Book review
Written by China Miéville
Pan Macmillan hardback
Release date 6 May 2011
Avice Benner Cho returns to her home world of Arieka. Humans and 'The Hosts’ peacefully co-exist on the planet, even if the genetically-engineered Ambassadors are the only ones who can speak the Hosts’ language. But after the arrival of a new Ambassador, the peace comes under threat…
From the oppressive weird of the Bas Lag novels to the playful deconstruction of Un Lun Dun, and from the slick crime procedural of The City and the City to the sprawling, strange comedy of Kraken, China Miéville travels a landscape fecund with ideas and vocabulary, unrestrained by borders of genre. His latest sojourn brings him to science fiction with Embassytown.
Embassytown is a concept-driven story that doesn't get bogged down with its own world-building or fetishise the tech that crops up on the world of Arieka. The various spaceships, body augmentation, robots and distant colonies provide set dressing only – this is a science fiction novel where language, not technology, holds centre stage.

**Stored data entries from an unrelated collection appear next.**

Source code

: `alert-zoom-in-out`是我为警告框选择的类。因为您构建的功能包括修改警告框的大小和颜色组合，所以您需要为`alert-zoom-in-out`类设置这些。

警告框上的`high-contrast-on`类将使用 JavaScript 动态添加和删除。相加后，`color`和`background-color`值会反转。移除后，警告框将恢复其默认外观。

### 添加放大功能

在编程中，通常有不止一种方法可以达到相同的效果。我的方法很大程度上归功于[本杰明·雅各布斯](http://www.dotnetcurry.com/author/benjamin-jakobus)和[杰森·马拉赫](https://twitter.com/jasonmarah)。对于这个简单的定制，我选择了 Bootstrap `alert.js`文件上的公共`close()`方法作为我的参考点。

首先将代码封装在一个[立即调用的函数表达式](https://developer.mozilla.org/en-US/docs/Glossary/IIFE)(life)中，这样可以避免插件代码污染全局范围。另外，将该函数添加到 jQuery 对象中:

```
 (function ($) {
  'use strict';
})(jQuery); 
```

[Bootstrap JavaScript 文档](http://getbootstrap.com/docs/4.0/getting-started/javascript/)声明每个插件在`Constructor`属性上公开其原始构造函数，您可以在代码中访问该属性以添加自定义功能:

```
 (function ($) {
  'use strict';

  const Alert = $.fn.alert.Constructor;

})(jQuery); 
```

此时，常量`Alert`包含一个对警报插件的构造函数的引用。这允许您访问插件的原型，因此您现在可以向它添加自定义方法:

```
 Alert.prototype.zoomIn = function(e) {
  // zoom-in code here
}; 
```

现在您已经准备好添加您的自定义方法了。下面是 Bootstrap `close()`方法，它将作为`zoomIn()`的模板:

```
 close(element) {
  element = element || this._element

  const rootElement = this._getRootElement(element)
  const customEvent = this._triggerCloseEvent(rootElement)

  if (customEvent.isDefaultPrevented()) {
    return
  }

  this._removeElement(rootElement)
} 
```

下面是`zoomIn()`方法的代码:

The first half of the novel slowly reveals the strangeness of the human diaspora as it has spread through space, and in particular how humans live and operate on Arieka. This is a human culture far removed both geographically and structurally. Embassytown itself is a peculiar corner of a city where humans are set apart not just by locale, but by language, conceptual thought and the very air itself. Miéville ably sets up both the status quo of the colonists and the personal journey of Avice before the coming cataclysm in series of flashbacks.
Avice Benner Cho is a tough, smart and widely travelled protagonist, with a distant calm that sometimes put her at odds with the escalating danger of the novel. If Embassytown has a flaw it is that Avice is so self-assured that her personal safety seems remote and somehow removed.

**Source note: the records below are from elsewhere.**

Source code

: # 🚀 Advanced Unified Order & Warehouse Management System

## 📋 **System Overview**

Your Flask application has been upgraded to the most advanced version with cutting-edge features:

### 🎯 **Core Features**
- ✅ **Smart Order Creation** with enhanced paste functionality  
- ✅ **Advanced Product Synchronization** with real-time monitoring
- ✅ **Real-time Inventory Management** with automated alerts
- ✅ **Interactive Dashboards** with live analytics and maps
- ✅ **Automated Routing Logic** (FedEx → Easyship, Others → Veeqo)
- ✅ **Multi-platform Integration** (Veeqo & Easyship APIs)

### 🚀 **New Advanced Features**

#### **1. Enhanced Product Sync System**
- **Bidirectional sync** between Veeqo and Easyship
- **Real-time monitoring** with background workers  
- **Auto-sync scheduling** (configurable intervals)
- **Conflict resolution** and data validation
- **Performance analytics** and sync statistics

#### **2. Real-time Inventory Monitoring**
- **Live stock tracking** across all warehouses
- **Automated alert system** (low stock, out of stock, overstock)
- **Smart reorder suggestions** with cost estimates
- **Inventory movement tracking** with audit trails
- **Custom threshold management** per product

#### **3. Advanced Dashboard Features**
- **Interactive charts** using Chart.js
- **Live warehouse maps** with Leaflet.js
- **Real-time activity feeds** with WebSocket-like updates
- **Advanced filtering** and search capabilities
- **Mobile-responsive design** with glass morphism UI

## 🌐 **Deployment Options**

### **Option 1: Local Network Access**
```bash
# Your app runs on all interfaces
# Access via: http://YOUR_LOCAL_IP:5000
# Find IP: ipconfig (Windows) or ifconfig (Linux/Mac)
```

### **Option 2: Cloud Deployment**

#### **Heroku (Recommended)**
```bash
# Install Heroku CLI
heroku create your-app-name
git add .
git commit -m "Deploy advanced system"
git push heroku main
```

Embassytown is not a wham-bam bang-for-your buck sci-fi tale that’s just waiting to be repurposed for the multiplex. It is a deeply considered and meticulously crafted story about the words we use and how they drive our thinking. This much is evident in the way Miéville eschews rigorous description, instead favouring evocative yet ambiguous language, never telling readers much directly, but letting them conjure their own version of Arieka and the Hosts. Den Patrick
VERDICT: 8/10
There will, undoubtedly, be a small core of readers who resent the breadth of vocabulary used in Embassytown, thinking Miéville performs wordsmith acrobatics for extra points. But as the man himself says: "I like words."